• _Your assignment_
A verbatim reproduction of the following listing is required; omit the pictures.

• _Collected data_
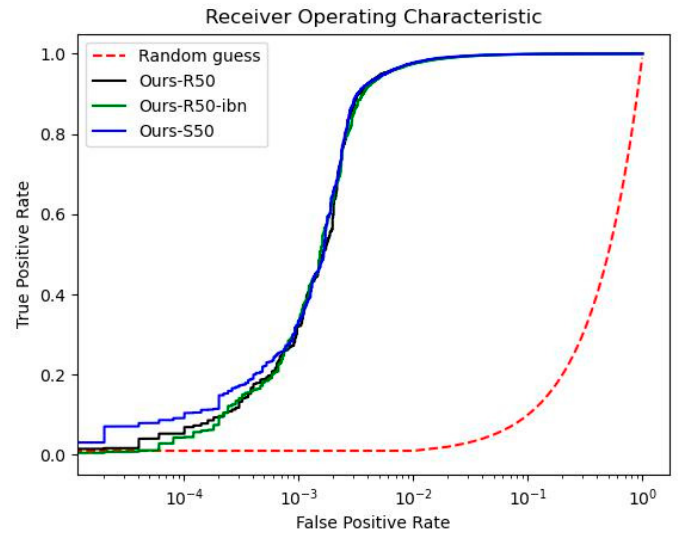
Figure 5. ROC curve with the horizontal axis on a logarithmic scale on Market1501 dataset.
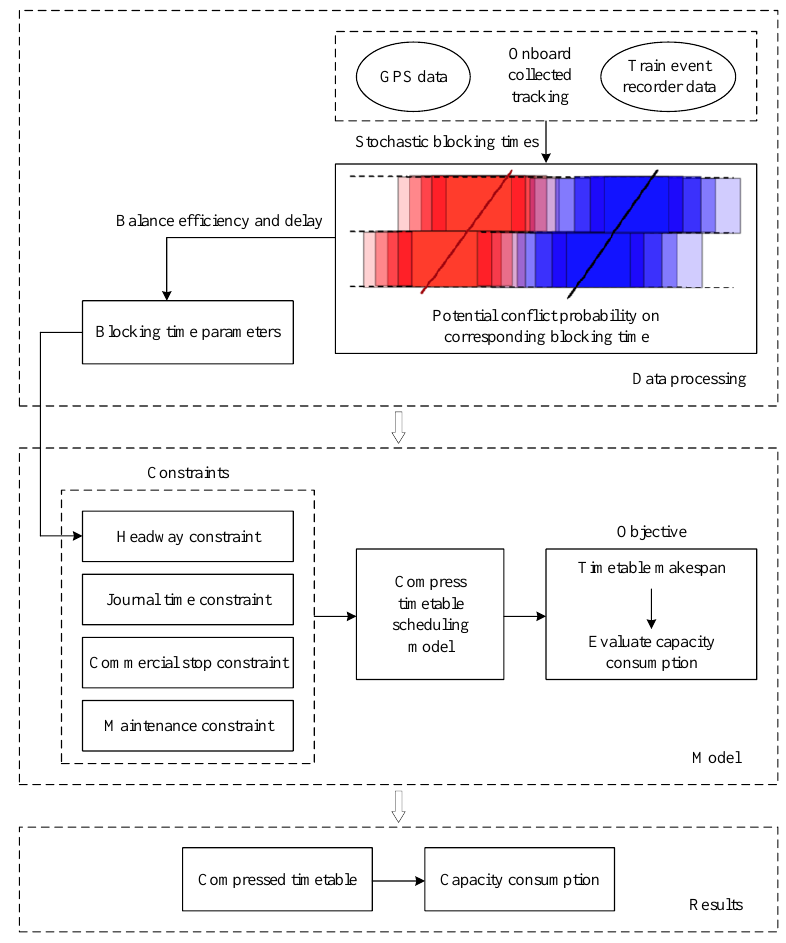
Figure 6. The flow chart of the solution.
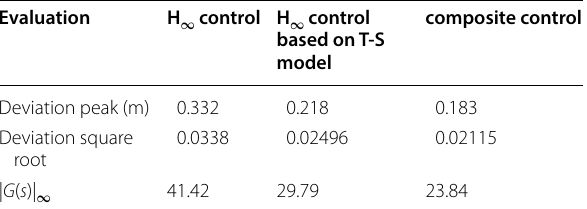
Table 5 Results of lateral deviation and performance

• _Result_
Figure 5. ROC curve with the horizontal axis on a logarithmic scale on Market1501 dataset.
Figure 6. The flow chart of the solution.
Table 5 Results of lateral deviation and performance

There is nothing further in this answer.